**Material provided**
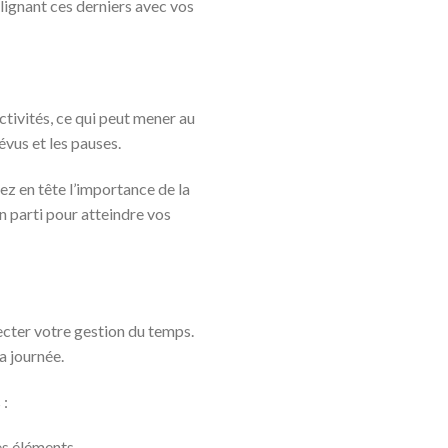
lignant ces derniers avec vos
ctivités, ce qui peut mener au
évus et les pauses.
z en tête l’importance de la
n parti pour atteindre vos
cter votre gestion du temps.
a journée.
 :
es éléments.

**Exercise instructions**
Exact repetition of all entries is required. The pictures should not appear.

**Solution to this problem**
lignant ces derniers avec vos
ctivités, ce qui peut mener au
évus et les pauses.
z en tête l’importance de la
n parti pour atteindre vos
cter votre gestion du temps.
a journée.
 :
es éléments.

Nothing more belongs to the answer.